Rhys was back to looking at his phone. His eyes widened.
“Hmm,” he said.
“What?”
“Just remembered something he said.”
“Who?”
“The man who came into the trailer, with the girl. There was a lot going on. You’d started the distraction. They were sitting on the bed. Lots of noise, bed creaking, them heading for the door.”
“What are you talking about? What did he say?”
“He called her Chloe. I’m sure of it.” He looked back to his phone again. “There’s a Chloe on the list.”
New Rochelle, NY
Sitting at his desk at the ReproGold Clinic, Dr. Martin Gold considered his options.
He could do nothing, of course. He could keep quiet and hope none of this ever came back on him. Ride it out.

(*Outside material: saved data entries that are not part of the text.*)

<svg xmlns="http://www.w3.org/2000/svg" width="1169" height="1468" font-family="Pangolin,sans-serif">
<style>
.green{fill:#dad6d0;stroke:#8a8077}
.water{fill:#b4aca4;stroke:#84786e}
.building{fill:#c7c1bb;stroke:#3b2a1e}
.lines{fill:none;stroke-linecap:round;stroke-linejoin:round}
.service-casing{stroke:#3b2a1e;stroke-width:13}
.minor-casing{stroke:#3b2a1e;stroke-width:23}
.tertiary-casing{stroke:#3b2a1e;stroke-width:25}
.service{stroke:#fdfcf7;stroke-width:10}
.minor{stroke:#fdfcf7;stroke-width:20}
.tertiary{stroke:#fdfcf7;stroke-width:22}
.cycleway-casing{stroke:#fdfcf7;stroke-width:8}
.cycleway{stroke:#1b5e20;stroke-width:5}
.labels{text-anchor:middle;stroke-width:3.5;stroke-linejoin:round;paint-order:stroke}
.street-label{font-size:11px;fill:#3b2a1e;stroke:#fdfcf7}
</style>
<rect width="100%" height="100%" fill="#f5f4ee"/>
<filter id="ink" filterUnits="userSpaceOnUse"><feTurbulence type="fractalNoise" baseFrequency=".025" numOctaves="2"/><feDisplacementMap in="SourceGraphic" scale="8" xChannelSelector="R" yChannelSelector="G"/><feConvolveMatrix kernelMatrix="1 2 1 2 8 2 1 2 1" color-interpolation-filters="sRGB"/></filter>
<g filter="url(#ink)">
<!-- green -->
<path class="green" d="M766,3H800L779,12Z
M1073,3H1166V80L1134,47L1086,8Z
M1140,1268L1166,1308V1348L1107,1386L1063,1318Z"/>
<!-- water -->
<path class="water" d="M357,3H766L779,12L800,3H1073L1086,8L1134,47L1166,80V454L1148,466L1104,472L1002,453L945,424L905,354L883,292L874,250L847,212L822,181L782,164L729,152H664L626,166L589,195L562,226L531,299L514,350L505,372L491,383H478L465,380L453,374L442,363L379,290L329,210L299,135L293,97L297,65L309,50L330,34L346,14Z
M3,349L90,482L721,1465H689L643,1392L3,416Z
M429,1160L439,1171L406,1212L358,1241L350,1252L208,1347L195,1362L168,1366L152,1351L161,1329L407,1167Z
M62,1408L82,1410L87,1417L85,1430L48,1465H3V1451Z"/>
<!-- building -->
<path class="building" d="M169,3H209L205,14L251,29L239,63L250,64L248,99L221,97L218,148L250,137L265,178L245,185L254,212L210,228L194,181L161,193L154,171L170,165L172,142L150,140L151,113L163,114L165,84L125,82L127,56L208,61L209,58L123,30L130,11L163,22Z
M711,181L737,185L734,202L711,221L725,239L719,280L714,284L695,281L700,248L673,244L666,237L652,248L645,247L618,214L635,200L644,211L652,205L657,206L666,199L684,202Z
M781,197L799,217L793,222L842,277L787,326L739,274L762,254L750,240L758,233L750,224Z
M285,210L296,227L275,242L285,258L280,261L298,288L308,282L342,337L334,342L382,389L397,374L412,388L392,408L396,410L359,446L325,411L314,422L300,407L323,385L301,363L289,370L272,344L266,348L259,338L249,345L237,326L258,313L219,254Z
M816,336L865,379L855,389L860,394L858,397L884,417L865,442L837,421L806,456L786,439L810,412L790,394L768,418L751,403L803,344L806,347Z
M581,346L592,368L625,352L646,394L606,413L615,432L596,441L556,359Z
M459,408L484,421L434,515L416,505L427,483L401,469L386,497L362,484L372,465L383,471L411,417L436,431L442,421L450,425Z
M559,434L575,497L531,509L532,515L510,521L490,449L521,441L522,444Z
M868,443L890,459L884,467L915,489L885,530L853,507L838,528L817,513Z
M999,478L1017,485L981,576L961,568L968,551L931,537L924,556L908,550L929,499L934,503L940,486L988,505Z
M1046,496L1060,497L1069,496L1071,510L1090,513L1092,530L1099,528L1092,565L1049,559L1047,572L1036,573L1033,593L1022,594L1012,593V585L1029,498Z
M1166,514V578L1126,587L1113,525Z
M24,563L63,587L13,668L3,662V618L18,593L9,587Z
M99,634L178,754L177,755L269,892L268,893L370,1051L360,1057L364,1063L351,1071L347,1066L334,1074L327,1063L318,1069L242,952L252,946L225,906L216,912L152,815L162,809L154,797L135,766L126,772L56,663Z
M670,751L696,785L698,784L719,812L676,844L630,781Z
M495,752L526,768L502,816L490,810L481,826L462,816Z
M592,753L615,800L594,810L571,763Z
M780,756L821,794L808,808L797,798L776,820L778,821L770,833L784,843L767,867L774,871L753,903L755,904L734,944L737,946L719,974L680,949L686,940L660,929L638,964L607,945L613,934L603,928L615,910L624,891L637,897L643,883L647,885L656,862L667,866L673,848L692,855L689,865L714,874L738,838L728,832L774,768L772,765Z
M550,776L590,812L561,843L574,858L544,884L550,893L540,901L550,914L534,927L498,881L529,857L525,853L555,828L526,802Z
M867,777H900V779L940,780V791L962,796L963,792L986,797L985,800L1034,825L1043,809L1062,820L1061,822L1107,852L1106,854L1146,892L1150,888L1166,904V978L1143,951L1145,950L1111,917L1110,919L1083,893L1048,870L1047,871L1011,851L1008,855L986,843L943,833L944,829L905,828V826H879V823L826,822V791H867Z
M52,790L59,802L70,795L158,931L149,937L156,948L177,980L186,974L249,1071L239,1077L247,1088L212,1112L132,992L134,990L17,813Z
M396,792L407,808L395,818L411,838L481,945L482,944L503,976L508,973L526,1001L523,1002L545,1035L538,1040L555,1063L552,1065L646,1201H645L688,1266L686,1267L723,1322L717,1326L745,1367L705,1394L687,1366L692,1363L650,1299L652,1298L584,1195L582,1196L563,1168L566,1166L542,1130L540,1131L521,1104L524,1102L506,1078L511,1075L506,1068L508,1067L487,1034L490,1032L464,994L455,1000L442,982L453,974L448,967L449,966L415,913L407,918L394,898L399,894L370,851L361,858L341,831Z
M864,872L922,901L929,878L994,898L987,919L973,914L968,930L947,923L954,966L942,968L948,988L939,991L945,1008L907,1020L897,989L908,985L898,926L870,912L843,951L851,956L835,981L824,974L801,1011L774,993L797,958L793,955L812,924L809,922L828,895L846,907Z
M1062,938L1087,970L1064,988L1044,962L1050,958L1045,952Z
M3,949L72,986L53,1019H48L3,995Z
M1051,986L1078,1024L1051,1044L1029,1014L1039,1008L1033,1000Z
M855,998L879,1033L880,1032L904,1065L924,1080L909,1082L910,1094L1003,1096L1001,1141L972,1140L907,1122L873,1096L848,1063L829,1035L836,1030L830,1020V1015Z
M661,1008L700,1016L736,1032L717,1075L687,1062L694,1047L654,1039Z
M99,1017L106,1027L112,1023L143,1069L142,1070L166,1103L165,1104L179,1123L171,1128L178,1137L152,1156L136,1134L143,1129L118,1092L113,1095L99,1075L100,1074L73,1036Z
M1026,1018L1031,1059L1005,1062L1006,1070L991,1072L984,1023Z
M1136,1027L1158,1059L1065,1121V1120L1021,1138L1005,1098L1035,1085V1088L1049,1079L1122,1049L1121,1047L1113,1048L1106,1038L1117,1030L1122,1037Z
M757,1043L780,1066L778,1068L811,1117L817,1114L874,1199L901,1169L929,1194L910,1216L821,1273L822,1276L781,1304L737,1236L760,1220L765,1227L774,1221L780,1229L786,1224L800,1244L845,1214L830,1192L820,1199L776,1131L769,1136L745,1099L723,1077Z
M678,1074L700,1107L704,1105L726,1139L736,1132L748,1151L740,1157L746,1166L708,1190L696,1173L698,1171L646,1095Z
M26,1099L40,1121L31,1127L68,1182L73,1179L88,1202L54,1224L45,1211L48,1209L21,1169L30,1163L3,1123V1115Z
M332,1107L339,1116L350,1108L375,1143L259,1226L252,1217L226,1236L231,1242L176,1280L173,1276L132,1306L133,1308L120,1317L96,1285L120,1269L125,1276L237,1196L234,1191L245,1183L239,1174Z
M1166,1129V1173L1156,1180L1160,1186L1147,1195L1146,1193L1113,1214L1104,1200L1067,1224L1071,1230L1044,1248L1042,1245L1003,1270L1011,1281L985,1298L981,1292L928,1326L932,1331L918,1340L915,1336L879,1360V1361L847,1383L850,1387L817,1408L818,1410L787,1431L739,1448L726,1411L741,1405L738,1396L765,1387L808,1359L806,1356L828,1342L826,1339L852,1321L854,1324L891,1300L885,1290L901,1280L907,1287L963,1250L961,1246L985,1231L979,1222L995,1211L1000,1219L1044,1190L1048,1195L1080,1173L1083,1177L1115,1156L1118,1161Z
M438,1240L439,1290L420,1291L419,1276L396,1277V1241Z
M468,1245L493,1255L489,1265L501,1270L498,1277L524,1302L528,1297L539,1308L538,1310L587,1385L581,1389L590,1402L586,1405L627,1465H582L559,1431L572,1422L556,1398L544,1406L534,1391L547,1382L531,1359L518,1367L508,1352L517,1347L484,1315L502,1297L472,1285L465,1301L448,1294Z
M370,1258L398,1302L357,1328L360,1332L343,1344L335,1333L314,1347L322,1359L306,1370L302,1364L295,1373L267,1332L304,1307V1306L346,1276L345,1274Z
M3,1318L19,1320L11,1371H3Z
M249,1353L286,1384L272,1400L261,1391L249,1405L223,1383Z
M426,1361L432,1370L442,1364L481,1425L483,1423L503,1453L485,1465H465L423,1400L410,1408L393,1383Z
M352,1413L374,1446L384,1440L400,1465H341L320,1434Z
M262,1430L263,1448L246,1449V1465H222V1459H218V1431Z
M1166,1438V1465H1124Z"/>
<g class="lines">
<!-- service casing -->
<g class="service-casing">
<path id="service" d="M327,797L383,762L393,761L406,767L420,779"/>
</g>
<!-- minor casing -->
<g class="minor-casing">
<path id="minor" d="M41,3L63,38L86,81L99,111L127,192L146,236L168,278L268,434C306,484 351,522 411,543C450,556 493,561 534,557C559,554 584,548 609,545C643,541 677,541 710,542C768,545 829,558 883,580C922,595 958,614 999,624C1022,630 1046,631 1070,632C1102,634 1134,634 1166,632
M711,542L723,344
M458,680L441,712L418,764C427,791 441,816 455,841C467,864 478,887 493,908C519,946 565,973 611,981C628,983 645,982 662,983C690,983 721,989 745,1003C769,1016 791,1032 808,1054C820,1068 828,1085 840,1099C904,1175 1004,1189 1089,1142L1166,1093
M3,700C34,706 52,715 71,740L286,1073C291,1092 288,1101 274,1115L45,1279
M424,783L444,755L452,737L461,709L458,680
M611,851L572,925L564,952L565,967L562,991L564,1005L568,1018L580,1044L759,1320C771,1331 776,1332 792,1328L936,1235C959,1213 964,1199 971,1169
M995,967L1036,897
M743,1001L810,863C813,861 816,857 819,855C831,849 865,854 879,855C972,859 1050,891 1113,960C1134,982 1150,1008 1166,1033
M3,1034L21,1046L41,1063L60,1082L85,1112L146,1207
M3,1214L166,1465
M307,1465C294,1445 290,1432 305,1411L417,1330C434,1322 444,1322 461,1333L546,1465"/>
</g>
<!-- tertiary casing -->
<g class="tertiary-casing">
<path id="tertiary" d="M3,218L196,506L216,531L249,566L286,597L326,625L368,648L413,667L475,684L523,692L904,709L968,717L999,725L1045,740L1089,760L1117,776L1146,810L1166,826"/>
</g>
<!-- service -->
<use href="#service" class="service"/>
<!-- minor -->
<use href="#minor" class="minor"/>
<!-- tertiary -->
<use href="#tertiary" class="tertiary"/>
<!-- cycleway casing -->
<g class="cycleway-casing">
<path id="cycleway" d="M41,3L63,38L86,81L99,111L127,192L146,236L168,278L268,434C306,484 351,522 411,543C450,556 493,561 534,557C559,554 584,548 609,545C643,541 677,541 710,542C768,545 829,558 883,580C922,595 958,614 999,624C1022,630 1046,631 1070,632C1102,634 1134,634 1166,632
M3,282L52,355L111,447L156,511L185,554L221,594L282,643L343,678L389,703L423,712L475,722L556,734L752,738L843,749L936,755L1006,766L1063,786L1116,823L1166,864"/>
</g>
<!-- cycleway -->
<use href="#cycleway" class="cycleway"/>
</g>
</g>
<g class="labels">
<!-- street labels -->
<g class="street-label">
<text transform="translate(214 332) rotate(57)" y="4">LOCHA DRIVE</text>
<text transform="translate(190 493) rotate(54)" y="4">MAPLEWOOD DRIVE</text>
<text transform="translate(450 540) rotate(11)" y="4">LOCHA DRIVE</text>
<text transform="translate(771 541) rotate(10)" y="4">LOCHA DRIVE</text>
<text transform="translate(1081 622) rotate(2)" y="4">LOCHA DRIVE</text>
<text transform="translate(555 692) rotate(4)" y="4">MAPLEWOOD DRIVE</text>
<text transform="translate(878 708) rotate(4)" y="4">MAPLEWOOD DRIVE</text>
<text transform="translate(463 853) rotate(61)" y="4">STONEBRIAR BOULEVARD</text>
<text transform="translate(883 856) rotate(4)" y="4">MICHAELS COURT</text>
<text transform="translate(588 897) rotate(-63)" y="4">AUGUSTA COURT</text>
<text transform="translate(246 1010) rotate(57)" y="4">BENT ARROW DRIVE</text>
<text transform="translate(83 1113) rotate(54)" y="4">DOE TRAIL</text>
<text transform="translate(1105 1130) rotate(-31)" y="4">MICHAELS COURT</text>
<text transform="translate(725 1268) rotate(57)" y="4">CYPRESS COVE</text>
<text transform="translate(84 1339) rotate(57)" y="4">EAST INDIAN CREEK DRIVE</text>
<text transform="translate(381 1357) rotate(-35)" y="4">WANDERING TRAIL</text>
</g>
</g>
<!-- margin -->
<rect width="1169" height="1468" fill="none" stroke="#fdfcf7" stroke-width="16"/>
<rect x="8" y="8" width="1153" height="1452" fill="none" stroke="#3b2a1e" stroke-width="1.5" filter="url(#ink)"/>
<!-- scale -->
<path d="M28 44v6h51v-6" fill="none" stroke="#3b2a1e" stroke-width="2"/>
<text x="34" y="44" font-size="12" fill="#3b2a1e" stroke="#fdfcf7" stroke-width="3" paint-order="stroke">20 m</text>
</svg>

But what if it did come out? What if there was blowback, and it came his way? How could it not? Was there anything to be gained by getting out ahead of this? Going to the authorities? Telling them what he’d done, what he knew? That was a high-risk choice. A major toss of the dice.
And of course, there was always... as a doctor, he had access to any number of pharmacological solutions. Take the right thing, feel no pain, never wake up again.
Tempting.
He’d been online, read about Jason Hamlin. There was a Facebook post from Katie Gleave’s family in Lackawanna asking for help in finding her in Paris. Gold’s searches on other names had so far turned up nothing of note, but that had not put him at ease.
Gold picked up his cell, started to make a call, changed his mind. His mouth was dry. He moved his tongue around, trying to create some saliva. He opened the bottom drawer of his desk, pulled out a bottle of scotch and a shot glass, poured himself a drink, knocked it back, then put the bottle and glass away.
He picked up the cell phone again. This time, he found the inner resolve to make the call. After the sixth ring, someone picked up.